Project Manager, Telkom R&D: “The issue is how to monetise mobile broadband”
Hadi Hariyanto is the Project Manager of Telkom R&D, the R&D arm of Telekom Indonesia. He is speaking on Day Two of the LTE Asia 2012 conference, taking place on the 18-19 September 2012 at the Marina Bay Sands, Singapore. Ahead of the conference we catch up with him about the LTE deployment challenges facing Indonesia.
What have been the main developments and major milestones for you over the last 12 months with regards to LTE?
In 2011 we completed LTE trials at the Telkom R&D Center, in collaboration with Telkomsel Indonesia (as Telkom’s subsidiary company). The LTE system uses FDD with 5MHz channel bandwidth and operates at 2100MHz and 1800MHz spectrum.
What business models would you say are best for monetising LTE?
I consider LTE to be a pipe that provides mobile broadband connectivity through macrocells, metrocells, picocells, and femtocells and wireless routers for indoor wifi hotspots. Operators should not only rely on connectivity offerings but also various value-add applications and services on top of the network, such as Mobile Cloud Computing, M2M and application stores. This will make LTE smarter.
How important are small cells to your network roll-out plans?
Small cells solutions are an integral part of LTE deployments and are required to increase effective capacity within the target areas, and to provide better indoor solutions.
What impact will technology such as IMS and Joyn have for you?
IMS will enable seamless continuity between multimedia sessions. However, the existence of various service platforms and internet applications (SDP) means IMS will not be the only solution for delivering application-based services. Joyn will enable users to be able to enjoy RCS services based on IMS through, for example, RCS-e/Joyn client applications.
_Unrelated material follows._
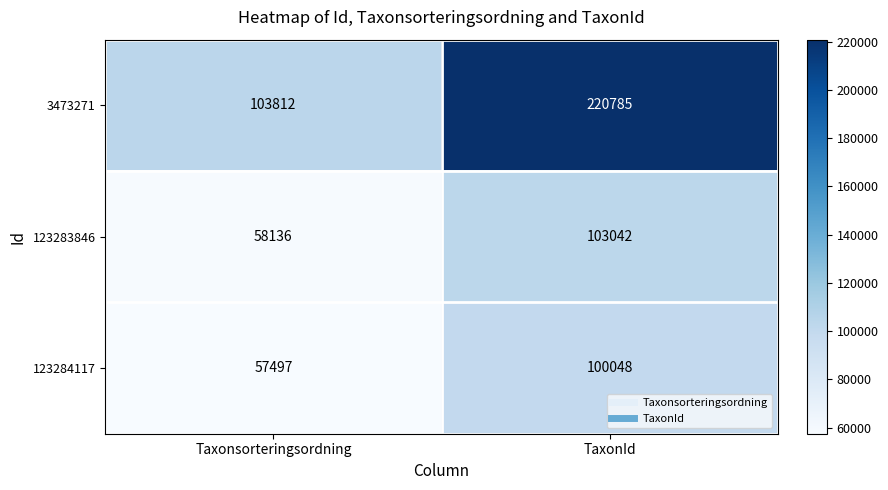

Is it true that 3473271 equals 157705 at Taxonsorteringsordning?

False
Telkom is still studying how to implement and deliver RCS services to subscribers.
Do you think that VoLTE will have an impact and if so, in what time frame?
VoLTE will have a major impact after operator confidence in it is high enough to phase out circuit switched voice, which may be happened around five years from now.
There has been successful downward pressure on roaming charges within the EU – is this also an issue for you?
In Indonesia, pressure comes from competition; On-Net calls are almost free. National roaming is not an issue. International roaming costs are still very high compared to the prices for local/national calls.
Do you think that network sharing between operators is necessary to make LTE roll-outs affordable?
Yes, iIt is very important. Site acquisition contributes the major costs of cellular roll-outs. In Indonesia, a high number of operators means per-operator bandwidth allocation is limited. As a result operators should think about several options, including network sharing, which is relatively less expensive compare to merger or acquisition. Currently, network sharing is feasible using B2B schemes, while spectrum sharing is not clearly regulated.
Is there enough innovation occurring in the mobile network industry? Can you provide some examples?
As far as I know, the innovation comes from devices, application stores and social media (OTT). Recently this has been making mobile broadband more attractive in Indonesia. However, I do not see significant innovation of services coming from the mobile network industry, including those in the LTE ecosystem.
What are the main challenges you expect to face in the next 12 months?
The issue is how to monetise the mobile broadband business. LTE is just another pipe. Unfortunately, connectivity is a flat tariff, and become cheaper and cheaper due to hyper- competition. Voice is continuously declining, it’s a must, but not necessarily contribute the major revenue generator. Operators should enter the device and application businesses, which are very fragmented and competitive. Another issue is how to make enough LTE spectrum available in Indonesia with channel bandwidth wide enough for each operator (at least 30 MHz). This problem is still unsolved by government. As a result, it is slowing down LTE deployment in Indonesia.